PAGE TEXT:
# # # # #

Locating work in Germany can be difficult for non-residents of the country, particularly when that person is not from a country that belongs to the European Union. This problem can be compounded by Germany’s system of trade bodies, which may or may not recognise qualifications that have been gained within another country.
As a result, finding a position in the manufacturing or engineering industries is rare for an expatriate. In this instance, it is more sensible to target public or service sector careers, as roughly three-quarters of Germany’s working-age populace are employed within such roles.
Careers for Fluent English Speakers
Unfortunately, possessing English as a first language is no longer the instant guarantee of a job that it once was. The overall level of English proficiency, and indeed teaching, worldwide, has improved to the point where, particularly in Germany, it doesn’t individually lead to a job unless supported by experience and qualifications. Given that many German residents of school or university age now study or work abroad, general English ability is not only stronger than it has been in the past, but also a prerequisite for many jobs.

# # # # #

RECORD EXCERPTS:

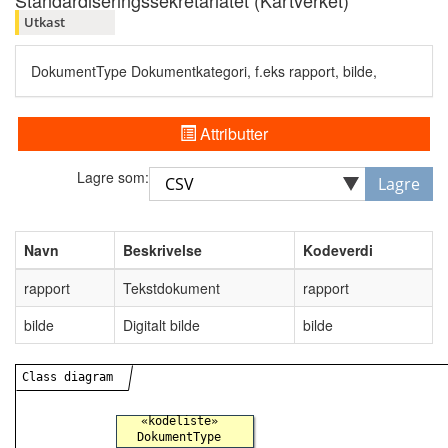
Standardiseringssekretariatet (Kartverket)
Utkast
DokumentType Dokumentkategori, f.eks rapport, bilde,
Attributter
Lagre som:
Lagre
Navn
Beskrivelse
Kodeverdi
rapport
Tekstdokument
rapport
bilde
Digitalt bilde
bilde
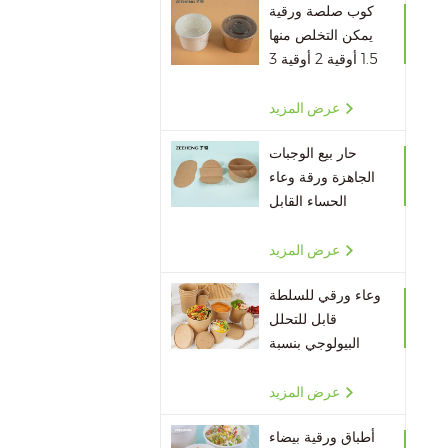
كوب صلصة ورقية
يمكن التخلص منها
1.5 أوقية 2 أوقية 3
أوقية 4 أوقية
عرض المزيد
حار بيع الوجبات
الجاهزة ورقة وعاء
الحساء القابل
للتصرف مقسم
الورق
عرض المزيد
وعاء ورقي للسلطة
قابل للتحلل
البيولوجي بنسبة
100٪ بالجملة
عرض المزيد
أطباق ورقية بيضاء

# # # # #

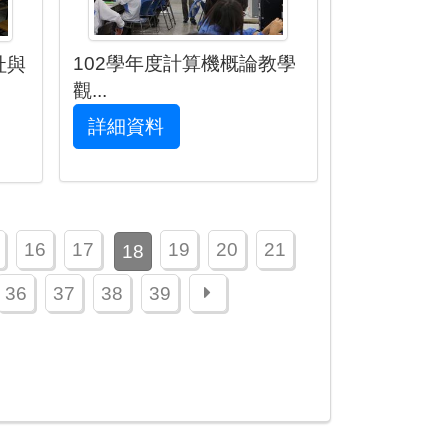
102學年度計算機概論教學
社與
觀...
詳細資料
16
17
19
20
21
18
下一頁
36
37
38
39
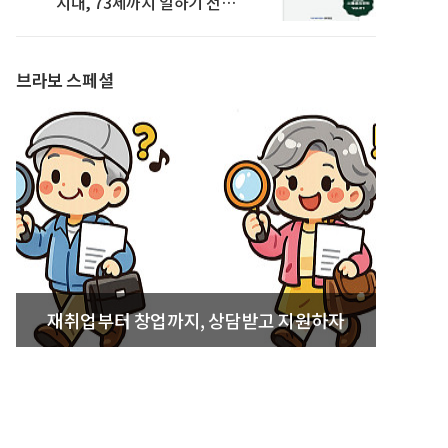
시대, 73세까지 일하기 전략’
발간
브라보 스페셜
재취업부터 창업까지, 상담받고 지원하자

# # # # #

QUESTIONS:
• 1. From the passage on working in Germany, return the text that begins at the words "Locating work in" and stops after the words "within such roles.".
• 2. List every industry or sector of employment named in the passage on working in Germany.

RESPONSES BY TASK:
• 1.
Locating work in Germany can be difficult for non-residents of the country, particularly when that person is not from a country that belongs to the European Union. This problem can be compounded by Germany’s system of trade bodies, which may or may not recognise qualifications that have been gained within another country.
As a result, finding a position in the manufacturing or engineering industries is rare for an expatriate. In this instance, it is more sensible to target public or service sector careers, as roughly three-quarters of Germany’s working-age populace are employed within such roles.

• 2.
manufacturing
engineering
public sector
service sector